Description
These Keto Chocolate Chip Cookies are a low-carb, delicious treat perfect for those following a ketogenic diet. Made with creamy cashew butter and sugar-free chocolate chips, they offer a sweet indulgence without the guilt. Easy to prepare and bake, these cookies provide a satisfying snack with minimal ingredients and a delightful texture.
Ingredients
Cookie Dough
- 1 cup cashew butter (smooth and creamy)
- 1/2 cup allulose
- 1 large egg
- 1 teaspoon vanilla extract
- 1/4 teaspoon baking soda
- 1/2 cup keto chocolate chips (sugar-free)
Instructions
- Preheat Oven: Preheat your oven to 180°C (350°F). Line a large baking tray or cookie sheet with parchment paper to prevent sticking and set it aside.
- Mix Ingredients: In a large mixing bowl, combine the cashew butter, allulose, egg, vanilla extract, and baking soda. Mix until the ingredients are thoroughly combined. Gently fold in the sugar-free keto chocolate chips. For thicker cookies, refrigerate the dough for 30 minutes before shaping.
- Form Cookies: Using your hands, form 12 small balls of cookie dough. Place each ball on the prepared tray and press each one flat into a thick cookie shape, ensuring even thickness for uniform baking.
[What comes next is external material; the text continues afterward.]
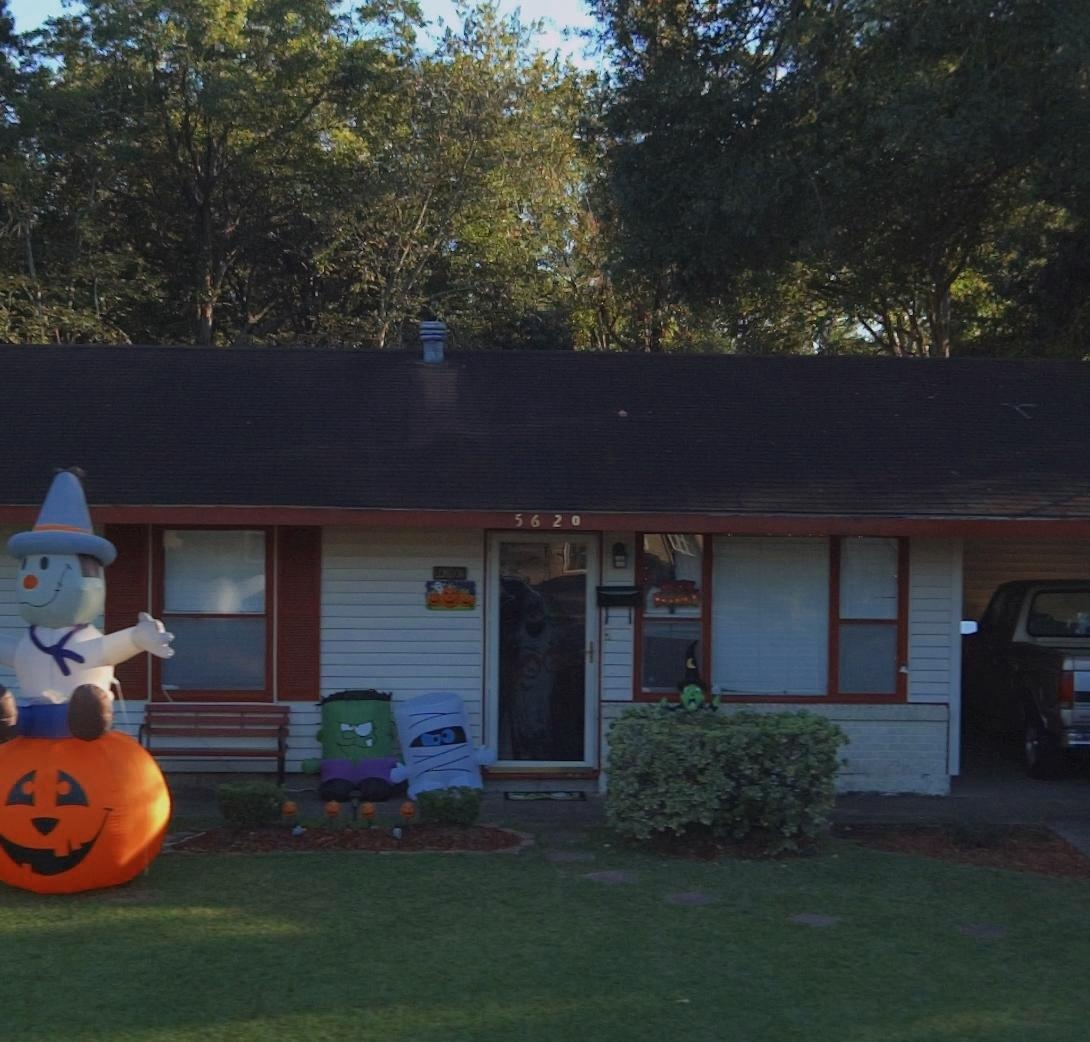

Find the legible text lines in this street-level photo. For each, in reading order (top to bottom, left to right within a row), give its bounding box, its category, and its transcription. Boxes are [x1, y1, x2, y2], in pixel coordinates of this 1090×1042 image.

[512, 512, 582, 529] StreetNumber: 5620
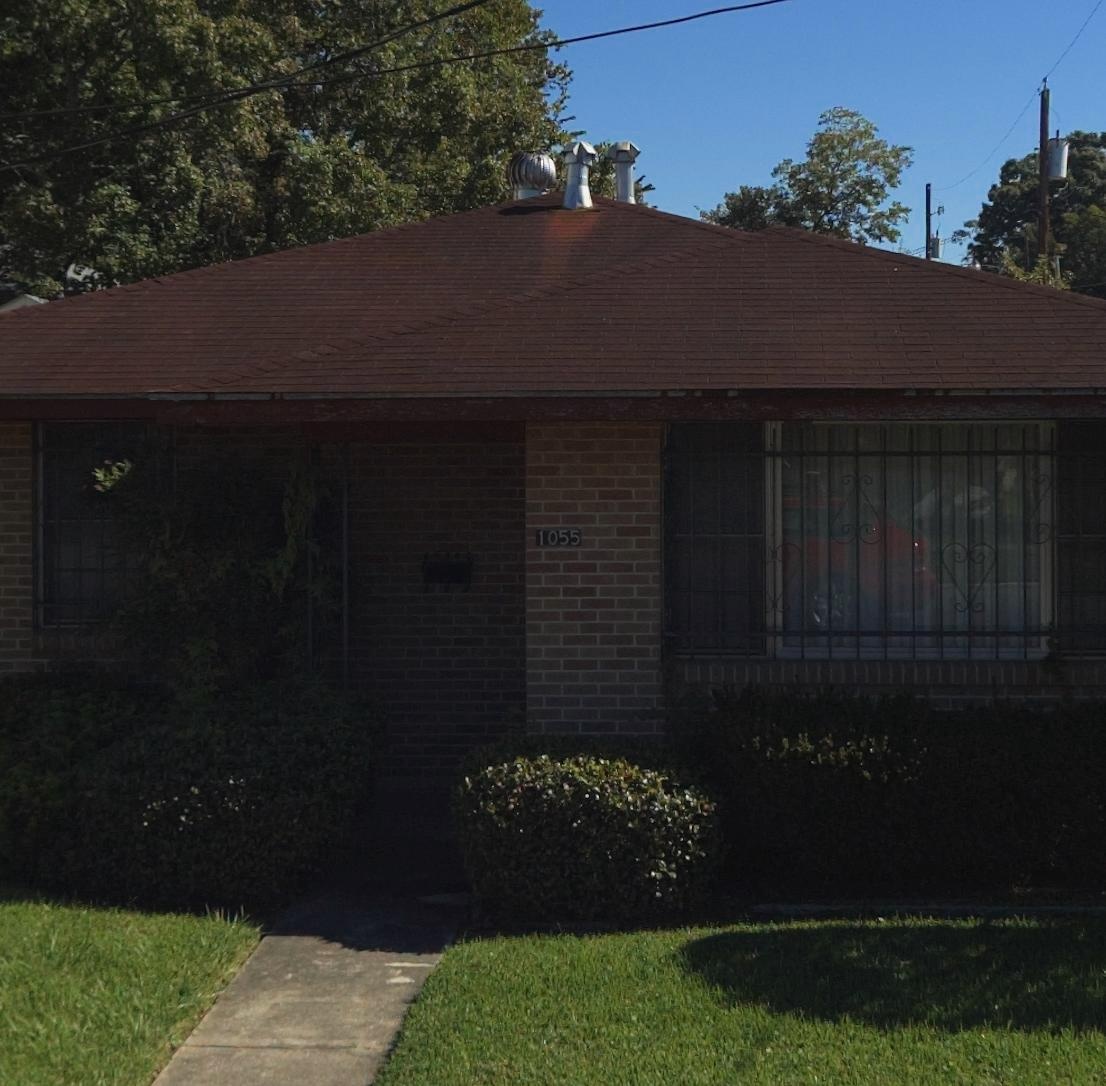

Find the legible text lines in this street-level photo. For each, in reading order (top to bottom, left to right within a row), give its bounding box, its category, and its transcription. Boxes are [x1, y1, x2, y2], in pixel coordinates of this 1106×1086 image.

[537, 527, 582, 548] StreetNumber: 1055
- Bake: Bake the cookies in the preheated oven for 10 to 12 minutes, or until the edges start to turn golden brown. Keep a close eye to prevent over-baking.
- Cool: Remove the cookies from the oven and allow them to cool completely on the tray. This helps them set properly for the best texture and taste.
Notes
- Allulose is a low-calorie sweetener that mimics sugar sweetness without raising blood sugar levels. It can be substituted with erythritol or monk fruit sweetener if preferred.
- Refrigerating the dough before baking helps the cookies maintain a thicker shape.
- Use sugar-free chocolate chips to keep the recipe keto-compliant.
- Store leftovers in an airtight container at room temperature for up to 3 days or refrigerate for up to a week.